(Dataset entries)
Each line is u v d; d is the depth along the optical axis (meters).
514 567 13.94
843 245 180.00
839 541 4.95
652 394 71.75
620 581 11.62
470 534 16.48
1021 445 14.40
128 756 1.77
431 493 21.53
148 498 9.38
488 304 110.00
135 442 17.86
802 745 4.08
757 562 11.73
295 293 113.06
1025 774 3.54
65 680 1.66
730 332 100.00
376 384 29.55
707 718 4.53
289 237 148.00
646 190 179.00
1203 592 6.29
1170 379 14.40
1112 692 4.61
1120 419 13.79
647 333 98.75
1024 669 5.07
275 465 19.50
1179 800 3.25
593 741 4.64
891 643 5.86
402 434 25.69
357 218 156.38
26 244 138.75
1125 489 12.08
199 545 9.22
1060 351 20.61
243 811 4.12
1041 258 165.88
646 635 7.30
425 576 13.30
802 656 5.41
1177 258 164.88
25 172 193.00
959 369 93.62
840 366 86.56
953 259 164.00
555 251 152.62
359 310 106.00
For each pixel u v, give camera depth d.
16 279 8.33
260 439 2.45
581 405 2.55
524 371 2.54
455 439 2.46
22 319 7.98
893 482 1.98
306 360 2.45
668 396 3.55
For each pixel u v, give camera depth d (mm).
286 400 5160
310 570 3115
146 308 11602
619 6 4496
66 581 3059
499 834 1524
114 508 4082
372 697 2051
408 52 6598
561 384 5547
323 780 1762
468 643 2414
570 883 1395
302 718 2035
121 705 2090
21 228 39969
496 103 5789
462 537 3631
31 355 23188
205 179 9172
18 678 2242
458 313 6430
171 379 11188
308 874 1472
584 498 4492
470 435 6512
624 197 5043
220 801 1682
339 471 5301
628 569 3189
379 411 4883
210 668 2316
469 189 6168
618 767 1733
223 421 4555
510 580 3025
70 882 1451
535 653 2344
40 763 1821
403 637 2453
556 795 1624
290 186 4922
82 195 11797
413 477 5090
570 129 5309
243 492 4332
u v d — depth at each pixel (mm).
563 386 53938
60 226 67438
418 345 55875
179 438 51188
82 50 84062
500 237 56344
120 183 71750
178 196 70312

**WORK TO BE COMPLETED:** I need each line above reproduced exactly.

**TASK OUTPUT:**
Each line is u v d; d is the depth along the optical axis (meters).
514 567 13.94
843 245 180.00
839 541 4.95
652 394 71.75
620 581 11.62
470 534 16.48
1021 445 14.40
128 756 1.77
431 493 21.53
148 498 9.38
488 304 110.00
135 442 17.86
802 745 4.08
757 562 11.73
295 293 113.06
1025 774 3.54
65 680 1.66
730 332 100.00
376 384 29.55
707 718 4.53
289 237 148.00
646 190 179.00
1203 592 6.29
1170 379 14.40
1112 692 4.61
1120 419 13.79
647 333 98.75
1024 669 5.07
275 465 19.50
1179 800 3.25
593 741 4.64
891 643 5.86
402 434 25.69
357 218 156.38
26 244 138.75
1125 489 12.08
199 545 9.22
1060 351 20.61
243 811 4.12
1041 258 165.88
646 635 7.30
425 576 13.30
802 656 5.41
1177 258 164.88
25 172 193.00
959 369 93.62
840 366 86.56
953 259 164.00
555 251 152.62
359 310 106.00
For each pixel u v, give camera depth d.
16 279 8.33
260 439 2.45
581 405 2.55
524 371 2.54
455 439 2.46
22 319 7.98
893 482 1.98
306 360 2.45
668 396 3.55
For each pixel u v, give camera depth d (mm).
286 400 5160
310 570 3115
146 308 11602
619 6 4496
66 581 3059
499 834 1524
114 508 4082
372 697 2051
408 52 6598
561 384 5547
323 780 1762
468 643 2414
570 883 1395
302 718 2035
121 705 2090
21 228 39969
496 103 5789
462 537 3631
31 355 23188
205 179 9172
18 678 2242
458 313 6430
171 379 11188
308 874 1472
584 498 4492
470 435 6512
624 197 5043
220 801 1682
339 471 5301
628 569 3189
379 411 4883
210 668 2316
469 189 6168
618 767 1733
223 421 4555
510 580 3025
70 882 1451
535 653 2344
40 763 1821
403 637 2453
556 795 1624
290 186 4922
82 195 11797
413 477 5090
570 129 5309
243 492 4332
u v d — depth at each pixel (mm).
563 386 53938
60 226 67438
418 345 55875
179 438 51188
82 50 84062
500 237 56344
120 183 71750
178 196 70312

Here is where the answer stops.